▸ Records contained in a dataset
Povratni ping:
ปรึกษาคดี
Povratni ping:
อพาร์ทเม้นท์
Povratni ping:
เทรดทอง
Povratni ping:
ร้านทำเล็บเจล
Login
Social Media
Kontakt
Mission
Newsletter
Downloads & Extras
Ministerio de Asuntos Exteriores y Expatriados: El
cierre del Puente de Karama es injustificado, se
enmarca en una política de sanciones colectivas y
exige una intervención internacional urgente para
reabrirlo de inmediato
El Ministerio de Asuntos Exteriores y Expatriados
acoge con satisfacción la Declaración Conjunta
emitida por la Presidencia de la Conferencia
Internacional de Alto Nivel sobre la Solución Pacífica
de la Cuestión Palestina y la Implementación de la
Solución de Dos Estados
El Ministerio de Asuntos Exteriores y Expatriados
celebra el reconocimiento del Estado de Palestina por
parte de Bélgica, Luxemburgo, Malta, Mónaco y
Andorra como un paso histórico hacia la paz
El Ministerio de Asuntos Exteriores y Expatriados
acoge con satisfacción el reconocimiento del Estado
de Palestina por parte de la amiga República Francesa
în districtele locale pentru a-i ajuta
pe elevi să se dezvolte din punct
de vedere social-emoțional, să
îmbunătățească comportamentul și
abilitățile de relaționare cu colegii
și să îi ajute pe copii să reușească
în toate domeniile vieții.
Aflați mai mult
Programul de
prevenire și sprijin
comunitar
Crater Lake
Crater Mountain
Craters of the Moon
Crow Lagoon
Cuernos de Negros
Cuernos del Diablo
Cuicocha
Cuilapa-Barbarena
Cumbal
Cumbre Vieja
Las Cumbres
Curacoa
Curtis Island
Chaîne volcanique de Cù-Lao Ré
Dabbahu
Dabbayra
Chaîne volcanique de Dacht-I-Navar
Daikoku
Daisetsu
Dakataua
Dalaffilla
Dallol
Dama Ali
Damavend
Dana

▸ Instruction
Output every line of the entries above as a JSON list of strings, one string per line, leaving out blank lines.

▸ Answer for this exercise
[
  "Povratni ping:",
  "ปรึกษาคดี",
  "Povratni ping:",
  "อพาร์ทเม้นท์",
  "Povratni ping:",
  "เทรดทอง",
  "Povratni ping:",
  "ร้านทำเล็บเจล",
  "Login",
  "Social Media",
  "Kontakt",
  "Mission",
  "Newsletter",
  "Downloads & Extras",
  "Ministerio de Asuntos Exteriores y Expatriados: El",
  "cierre del Puente de Karama es injustificado, se",
  "enmarca en una política de sanciones colectivas y",
  "exige una intervención internacional urgente para",
  "reabrirlo de inmediato",
  "El Ministerio de Asuntos Exteriores y Expatriados",
  "acoge con satisfacción la Declaración Conjunta",
  "emitida por la Presidencia de la Conferencia",
  "Internacional de Alto Nivel sobre la Solución Pacífica",
  "de la Cuestión Palestina y la Implementación de la",
  "Solución de Dos Estados",
  "El Ministerio de Asuntos Exteriores y Expatriados",
  "celebra el reconocimiento del Estado de Palestina por",
  "parte de Bélgica, Luxemburgo, Malta, Mónaco y",
  "Andorra como un paso histórico hacia la paz",
  "El Ministerio de Asuntos Exteriores y Expatriados",
  "acoge con satisfacción el reconocimiento del Estado",
  "de Palestina por parte de la amiga República Francesa",
  "în districtele locale pentru a-i ajuta",
  "pe elevi să se dezvolte din punct",
  "de vedere social-emoțional, să",
  "îmbunătățească comportamentul și",
  "abilitățile de relaționare cu colegii",
  "și să îi ajute pe copii să reușească",
  "în toate domeniile vieții.",
  "Aflați mai mult",
  "Programul de",
  "prevenire și sprijin",
  "comunitar",
  "Crater Lake",
  "Crater Mountain",
  "Craters of the Moon",
  "Crow Lagoon",
  "Cuernos de Negros",
  "Cuernos del Diablo",
  "Cuicocha",
  "Cuilapa-Barbarena",
  "Cumbal",
  "Cumbre Vieja",
  "Las Cumbres",
  "Curacoa",
  "Curtis Island",
  "Chaîne volcanique de Cù-Lao Ré",
  "Dabbahu",
  "Dabbayra",
  "Chaîne volcanique de Dacht-I-Navar",
  "Daikoku",
  "Daisetsu",
  "Dakataua",
  "Dalaffilla",
  "Dallol",
  "Dama Ali",
  "Damavend",
  "Dana"
]